But the four were still unharmed. The marble, being unable to touch them, was diverted from its course, and when the roar of the great crash had died away, Zog saw his intended victims standing quietly in their places and smiling scornfully at his weak attempts to destroy them.
THE TOP OF THE GREAT DOME
Cap'n Bill's heart was beating pretty vast, but he did not let Zog know that. Trot was so sure of the protection of the fairy mermaids that she would not allow herself to become frightened. Aquareine and Clia were as calm as if nothing had happened.
"Please excuse this little interruption," said Zog. "I knew very well the marble blocks would not hurt you. But the play is over for a time. You may now retire to your rooms, and when I again invite you to my presence, I shall have found some better ways to entertain you."
Without reply to this threat, they turned and followed Sacho from the hall, and the boy led them straight back to their own rooms.
"Zog is making a great mistake," said Sacho with a laugh. "He has no time for vengeance, but the great magician does not know that."
"What is he trying to do, anyway?" asked Trot.
"He does not tell me all his secrets, but I've an idea he wants to kill you," replied Sacho. "How absurd it is to be plotting such a thing when he might spend his time in laughing and being jolly! Isn't it, now?"
"Zog is a wicked, wicked creature!" exclaimed Trot.
"But he had his good points," replied Sacho cheerfully. "There is no one about in the world so bad that there is nothing good about him."
"I'm not so sure of that," said Cap'n Bill. "What are Zog's good points?"
"All his slaves were saved from drowning, and he is kind to them," said Sacho.
"That is merely the kindness of selfishness," said Aquareine. "Tell me, my lad, is the opening in the great dome outside guarded?"
"Yes indeed," was the reply. "You cannot hope to escape in that way, for the prince of the sea devils, who is the largest and fiercest of his race, lies crouched over the opening night and day, and none can pass his network of curling legs."

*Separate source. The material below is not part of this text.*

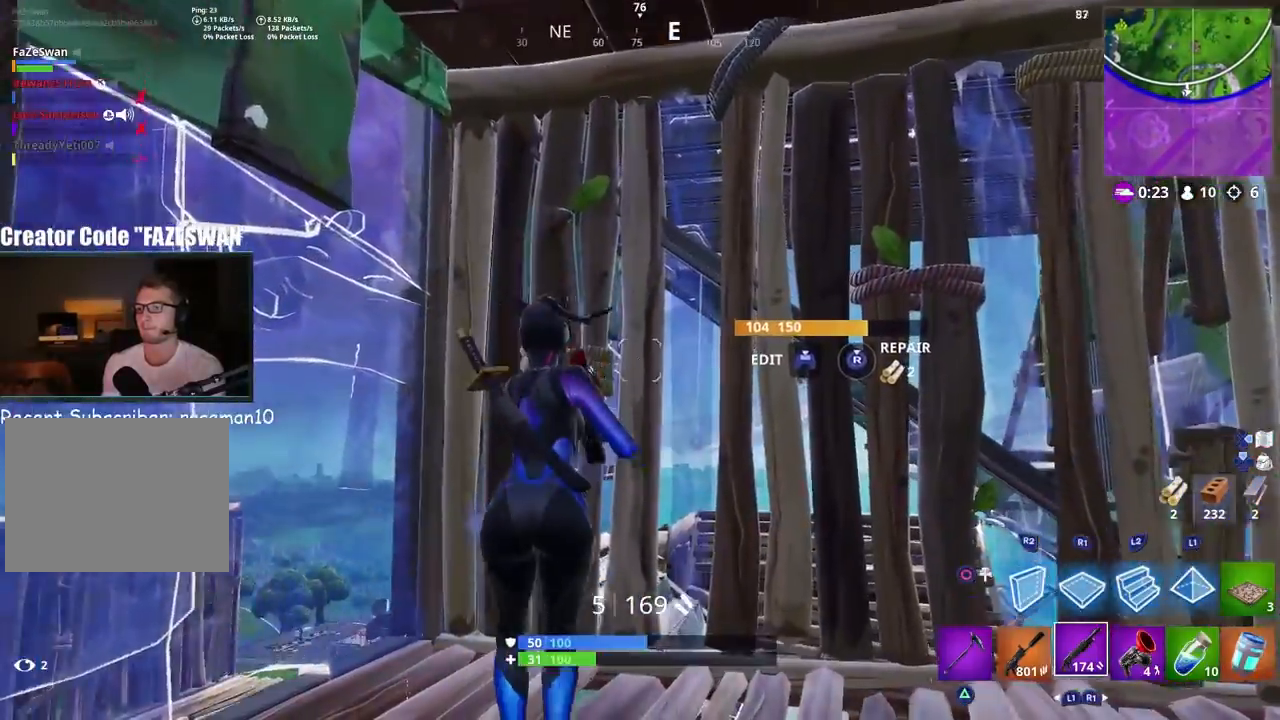
{"dt_ms": 500, "buttons": ["SQUARE"], "left_stick": "up", "right_stick": "down", "events": [[50, "right_stick", "down"], [67, "L1", "down"], [100, "right_stick", "down-right"], [167, "L1", "up"], [167, "SQUARE", "down"], [200, "left_stick", "right"], [217, "right_stick", "down"], [233, "SQUARE", "up"], [333, "SQUARE", "down"], [367, "left_stick", "up"], [383, "SQUARE", "up"], [467, "SQUARE", "down"]]}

"Is there no avenue that is not guarded?" continued Aquareine.
"None at all, your Majesty. Zog is always careful to be well guarded, for he fears the approach of an enemy. What this enemy can be to terrify the great magician I do not know, but Zog is always afraid and never leaves an entrance unguarded. Besides, it is an enchanted castle, you know, and none in the ocean can see it unless Zog wishes him to. So it will be very hard for his enemy to find him."
"We wish to escape," said Clia. "Will you help us, Sacho?"

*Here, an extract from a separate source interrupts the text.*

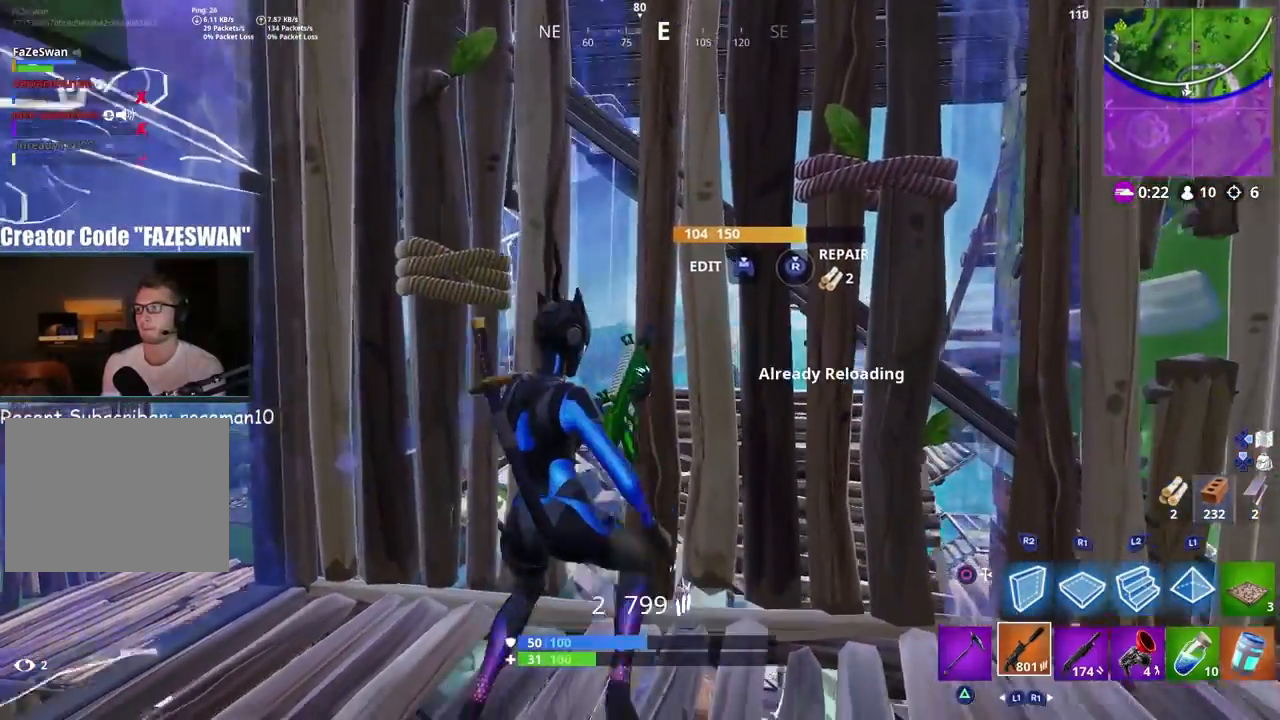
{"dt_ms": 500, "buttons": [], "left_stick": "right", "right_stick": "center", "events": [[50, "R3", "down"], [133, "R3", "up"], [183, "left_stick", "up-left"], [283, "right_stick", "down-left"], [317, "left_stick", "center"], [367, "left_stick", "right"], [467, "right_stick", "center"]]}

"In any way I can," replied the boy.
"If we succeed, we will take you with us," continued the Princess.
But Sacho shook his head and laughed. "I would indeed like to see you escape Zog's vengeance," said he, "for vengeance is wrong, and you are too pretty and too good to be destroyed. But I am happy here and have no wish to go away, having no other home or friends other than my fellow slaves."
Then he left them, and when they were again alone, Aquareine said, "We were able to escape Zog's attacks today, but I am quite sure he will plan more powerful ways to destroy us. He has shown that he knows some clever magic, and perhaps I shall not be able to foil it. So it will be well for us to escape tonight if possible."
"Can you fight and conquer the big sea devil up in the dome?" asked Trot.
The queen was thoughtful, and did not reply to this question at once. But Cap'n Bill said uneasily, "I can't abide them devil critters, an' I hopes, for my part, we won't be called on to tackle 'em. You see, Trot, we're in consider'ble of a bad mess, an' if we ever live to tell the tale--"
"Why not, Cap'n?" asked the child. "We're safe enough so far. Can't you trust our good friend, the queen?"
"She don't seem plumb sure o' things herself," remarked the sailor. "The mermaids is all right an' friendly, mate, but this 'ere magic maker, ol' Zog, is a bad one, out 'n' out, an' means to kill us if he can."
"But he can't!" cried Trot bravely.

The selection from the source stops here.